Clay Holmes, Gleyber, Yankees escaped worst collapse in history by fingernail vs. Rangers
And Gleyber Torres nearly made the worst play of all.
The New York Yankees led Sunday's series finale with the under-.500 Texas Rangers by margins of: 5-0, 6-1, 8-3, and 8-6 with nobody on, two outs, and the heart of the order having been taken care of in the top of the ninth.
They still came within a fraction of a half of a strand of hair away from blowing it, right down to Gleyber Torres' attempt to field the most routine of routine grounders to close it out.
Whether the Yankees had blown this game or not, Clay Holmes would've been the face of malfeasance, but his teammates deserve the lion's share of the blame for what transpired. Over and over and over again.
Holmes was pushed to his personal limits and then some to secure this victory, in large part because Jazz Chisholm, not a third baseman, was unable to field a soft grounder, was bunted towards, and cut in front of Anthony Volpe on what should've been the final out of the seventh, slicing the lead to 6-3 at the time. Juan Soto and Aaron Judge's back-to-back homers extended the gap (briefly) before Mark Leiter Jr. served up a splitter meatball to Nathaniel Lowe, walked Leody Taveras (?), and gave up a Giancarlo Stanton-esque tater to Carson Kelly (??). Therefore, Holmes came into the eighth facing the tying run in Corey Seager, something you have to do if you're Aaron Boone, watching slow-motion disaster strike. It worked ... except for it also didn't, given that Holmes was then forced to enter the ninth, dealing with 3-4-5 after sitting in the dugout and nursing an eight-pitch head start.
Against all odds, he retired both Marcus Semien and Josh Jung to open the frame, but his breaking ball was notably backing up during the Jung AB, which Paul O'Neill pinpointed. After flirting with losing the zone, he lost it entirely with Wyatt Langford at the dish, then was outlasted by Lowe, who did his best Masataka Yoshida impression without finding the seats.

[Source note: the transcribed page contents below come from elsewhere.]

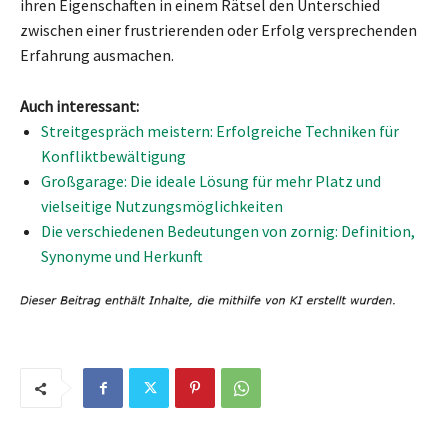
ihren Eigenschaften in einem Rätsel den Unterschied
zwischen einer frustrierenden oder Erfolg versprechenden
Erfahrung ausmachen.
Auch interessant:
Streitgespräch meistern: Erfolgreiche Techniken für
Konfliktbewältigung
Großgarage: Die ideale Lösung für mehr Platz und
vielseitige Nutzungsmöglichkeiten
Die verschiedenen Bedeutungen von zornig: Definition,
Synonyme und Herkunft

How did Yankees' Clay Holmes pull off a 45-pitch save?
Holmes was scared of his sinker. He also continued to hang his breaker. Nothing about the innovatively painful ninth seemed destined to end in anything but utter disaster, doubled with Adolis Garcia turned soft contact into a RBI single. One-run game, Taveras at the plate and Holmes' tank so empty it was surprising his car could even drift.

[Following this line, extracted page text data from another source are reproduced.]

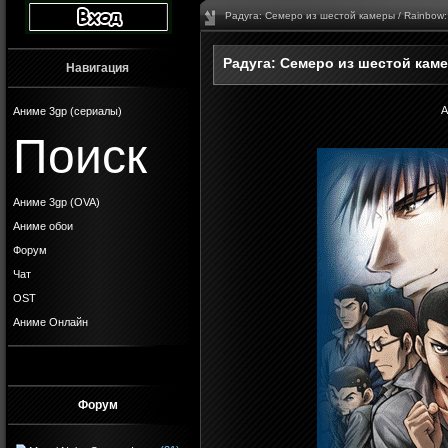
Радуга: Семеро из шестой камеры / Rainbow: 
Радуга: Семеро из шестой каме
Навигация
А
Аниме 3gp (сериалы)
Поиск
Аниме 3gp (OVA)
Аниме обои
Форум
Чат
OST
Аниме Онлайн
Форум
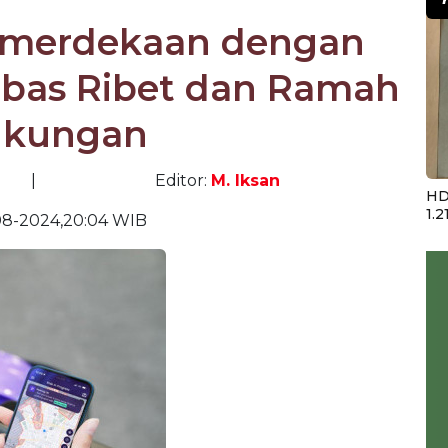
Kemerdekaan dengan
ebas Ribet dan Ramah
gkungan
|
Editor:
M. Iksan
HD
1.2
08-2024,20:04 WIB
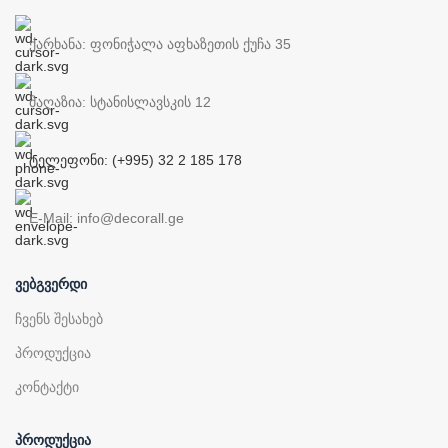
ქარხანა: ფონიჭალა აფხაზეთის ქუჩა 35
მაღაზია: სტანისლავსკის 12
ტელეფონი: (+995) 32 2 185 178
E-Mail: info@decorall.ge
ᲕᲔᲑᲒᲕᲔᲠᲓᲘ
ჩვენს შესახებ
პროდუქცია
კონტაქტი
ᲞᲠᲝᲓᲣᲥᲪᲘᲐ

To say the game "hung in the balance" would be an understatement. The game teetered with one axle on the edge of a crumbling cliff. Taveras, the Rangers' worst hitter, was certainly talented enough to knock a two-run single or walk against Holmes, trying to breathe inside a skin-tight plastic bag.

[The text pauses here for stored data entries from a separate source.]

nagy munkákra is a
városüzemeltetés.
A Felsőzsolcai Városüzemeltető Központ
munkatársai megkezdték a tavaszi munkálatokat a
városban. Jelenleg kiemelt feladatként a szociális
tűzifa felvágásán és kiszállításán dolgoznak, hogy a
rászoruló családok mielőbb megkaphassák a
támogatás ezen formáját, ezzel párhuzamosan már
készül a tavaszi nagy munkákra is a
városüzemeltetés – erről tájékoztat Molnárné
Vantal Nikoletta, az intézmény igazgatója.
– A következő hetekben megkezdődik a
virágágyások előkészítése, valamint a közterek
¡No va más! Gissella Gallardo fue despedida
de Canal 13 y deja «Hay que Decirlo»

It was the game's fault that Holmes was stuck. Did anyone really want Boone to go to Tim Hill? No. This had to be Holmes, and it was about to be an Arm Crime of unfathomable proportions, powered by teamwork.
But somehow, a miracle happened. After dotting 98 for strike two, then missing with two breakers, Holmes induced a soft grounder to Torres. It took long enough to reach Torres' glove that every Yankee fan had more than enough time to remember what soft grounders to Torres often turn into. Unsurprisingly, with Taveras all but surrendering, jogging to first after Holmes' 45th (!!!) pitch, Torres absorbed the ball, stumbled, fell to one knee, and shotputted the pill to DJ LeMahieu at first. Relatively anonymous ballgame over, as this one turned back into "a strange one we'll all remember" in a flash after trying desperately to become the franchise's biggest regular-season disaster, with a golden chance to gain on Baltimore. 8-3 with one out in the eighth!
Look. At Torres. Here. Look at all of it. Now that we know how it ends, watch. Absorb. Gag.
Holmes would've gotten pinned with the goat horns undoubtedly if Taveras had found grass, but in reality, he deserves to be commended for his efforts, extending himself two miles past the point of discomfort and summoning some kind of hacking, coughing rabbit from his sweaty hat. Torres, who also happened to cut in front of Anthony Volpe for the sake of a mid-game giggle, narrowly recording the final out of the seventh? He's still earned our ire and scorn, even as one of the least enjoyable wins in a decade settles in the correct column.